The programmers and artists behind Goldeneye and Donkey Kong 64 started their careers on more modest equipment. This article by Keith Ainsworth from RETROGAMER fanzine tells you how they began.

Christopher Stamper was bitten by the video game bug early. "I was hooked right from the first ping-pong games. For the first time, I could control something on a TV". He discovered computers when he was at Loughborough University. These where the days when if you wanted a computer you had to build it from a kit. His degree in physics and electronics at the university led him to build the RCA CDP1802 computer. It was then the fastest system around.

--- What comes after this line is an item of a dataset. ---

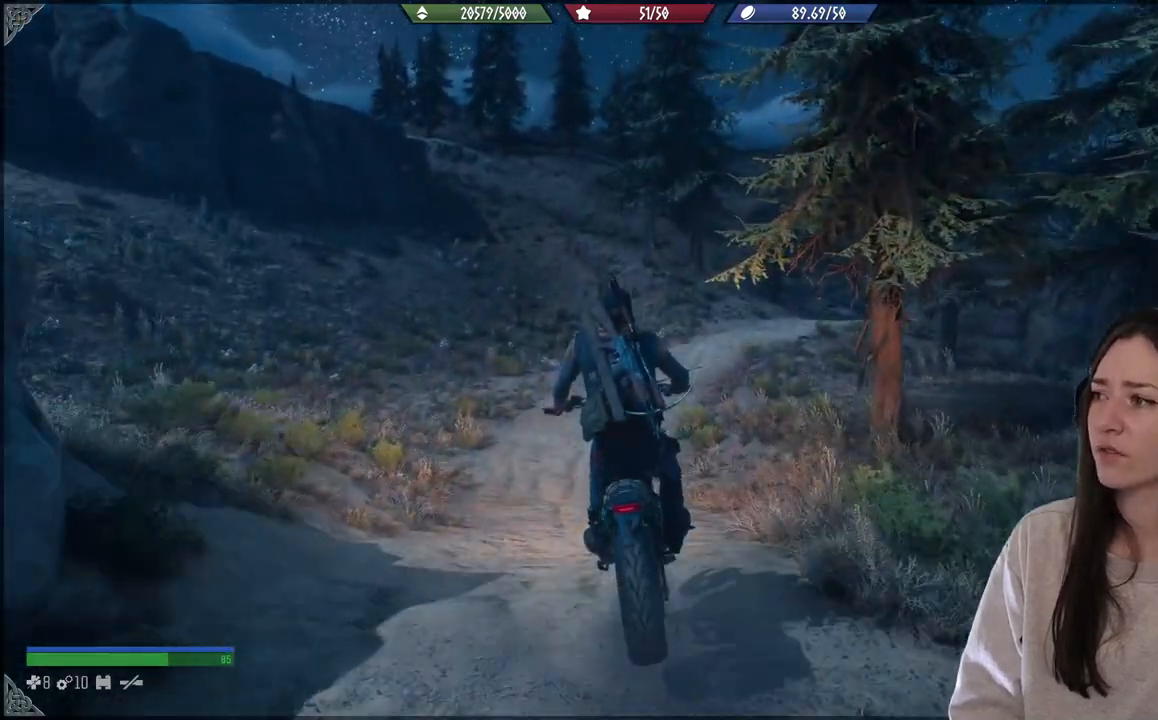
{"buttons": ["R2"], "left_stick": "right", "right_stick": "center", "events": [[150, "left_stick", "center"], [417, "left_stick", "right"], [450, "R2", "down"]]}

He says "Immediately I could see all the possibilities the new computer offered me and I decided to devote my life to explaining them". One of the first projects he did with this new technology was to design a traffic lights program.

It was the summer of 1980 Chris was 21. He quit his course and took a job with a games manufacturing company. They were repairing the early arcade games and also converting them. They would take the old Space Invader circuit boards and convert them into the latest game, Galaxian. At the same time he bought the very first Sinclair home computer the ZX80 and started to program on that. After two years with computer firms he decided he could produce better video games. He teamed up with his younger brothers, Timothy who left his technical design course at Leicester Poly and Stephen who dropped out of his Poly course (he had only been there a month).

He was also joined by his girlfriend Carole Ward (who was later to be his wife) and a college friend John Latchbury (sometimes reported as Lathburg). The brothers also knew Joel Hochberg of Coin- It Inc. in Miami through their arcade jobs.

Together in 1982 they formed Ashby Computers & Graphics Ltd. They produced a couple of little known coin-op conversion kits to bring in some funds (kits like these normally soup up a game say by making the aliens faster etc.) and then started trading as Ultimate Play The Game. They worked from the house next to their parents newsagents in Ashby De La Zouch in Leicestershire. The venture was supported by the brothers father, who had moved the family around a lot in search of jobs.